President Donald Trump‘s claim that he is “permanently opening” the Strait of Hormuz sent Polymarket peace deal odds surging on Friday, with traders repricing a potential US-Iran agreement by 28 to 43 percentage points across every major deadline.

But the market still isn’t buying the “permanently” framing: traders give just 41% odds of a permanent deal by April 22, the day the current ceasefire expires.

Cash-For-Uranium Plan Drives Repricing

The repricing tracks a scoop from Axios reporting the U.S. and Iran are negotiating over a three-page memorandum of understanding to end the war, with a central element being a $20 billion release of frozen Iranian funds in exchange for Tehran giving up its enriched uranium stockpile.

U.S. negotiators started at $6 billion for humanitarian purchases; Iran asked for $27 billion.

Trump pushed back on Truth Social after the story published, writing that “no money will change hands,” though he stopped short of denying the broader framework.

The US-Iran permanent peace deal market repriced across the curve. April 22 odds jumped to 41%, up 28 points. April 30 climbed to 62%, a 43-point move. The May 31 contract sits at 74%, up 30 points, while June 30 is pricing 81%.

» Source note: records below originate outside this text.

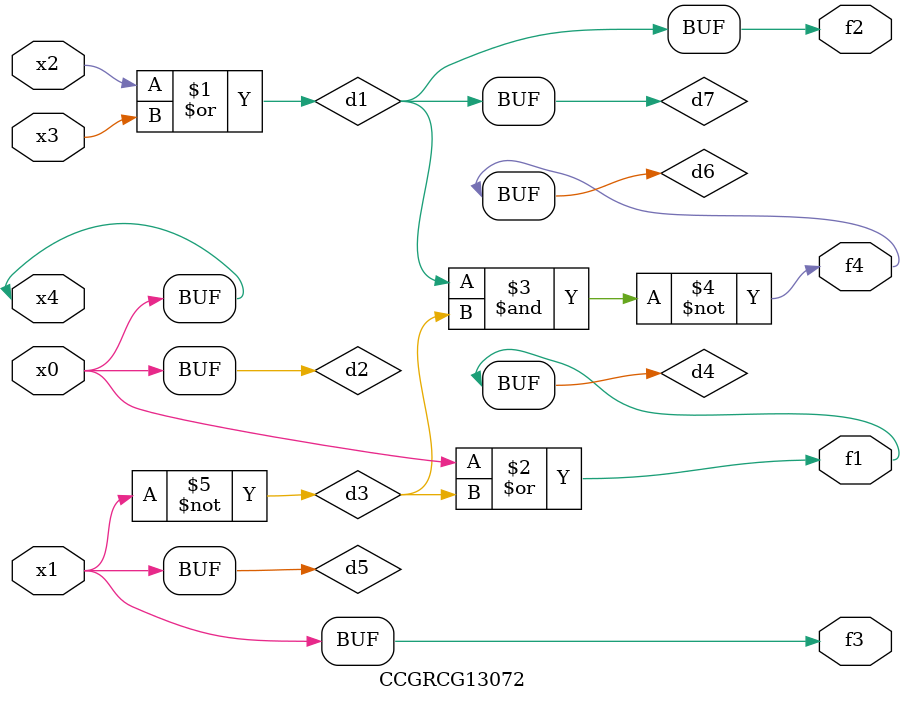
<source format=v>
module CCGRCG13072(
	input x0, x1, x2, x3, x4,
	output f1, f2, f3, f4
);

	wire d1, d2, d3, d4, d5, d6, d7;

	or (d1, x2, x3);
	buf (d2, x0, x4);
	not (d3, x1);
	or (d4, d2, d3);
	not (d5, d3);
	nand (d6, d1, d3);
	or (d7, d1);
	assign f1 = d4;
	assign f2 = d7;
	assign f3 = d5;
	assign f4 = d6;
endmodule

</source>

On the separate Strait of Hormuz normalization contract, traders give 84% confidence that shipping traffic returns to pre-war levels by the end of May, after Iranian Foreign Minister Abbas Araghchi declared the strait open for all traffic for the duration of the ceasefire.

Energy Names Caught Between Two Trades

Exxon Mobil (NYSE:XOM), Chevron (NYSE:CVX) and the United States Oil Fund (NYSE:USO) have already repriced downward on ceasefire chatter, with XOM trading around $148, off its 52-week high of $176 hit March 30.

If the blockade holds and talks collapse after April 22, that premium snaps right back, and energy names rip higher. If a deal materializes by early May, the Strait actually reopens and the energy complex gets repriced lower.

Traders appear to be hedging on whose words to believe: Trump’s optimistic sound bites, or Defense Secretary Pete Hegseth‘s warning that the blockade will continue “as long as it takes.”

For now, Polymarket has made the call: traders see a grind toward a deal, not a breakthrough.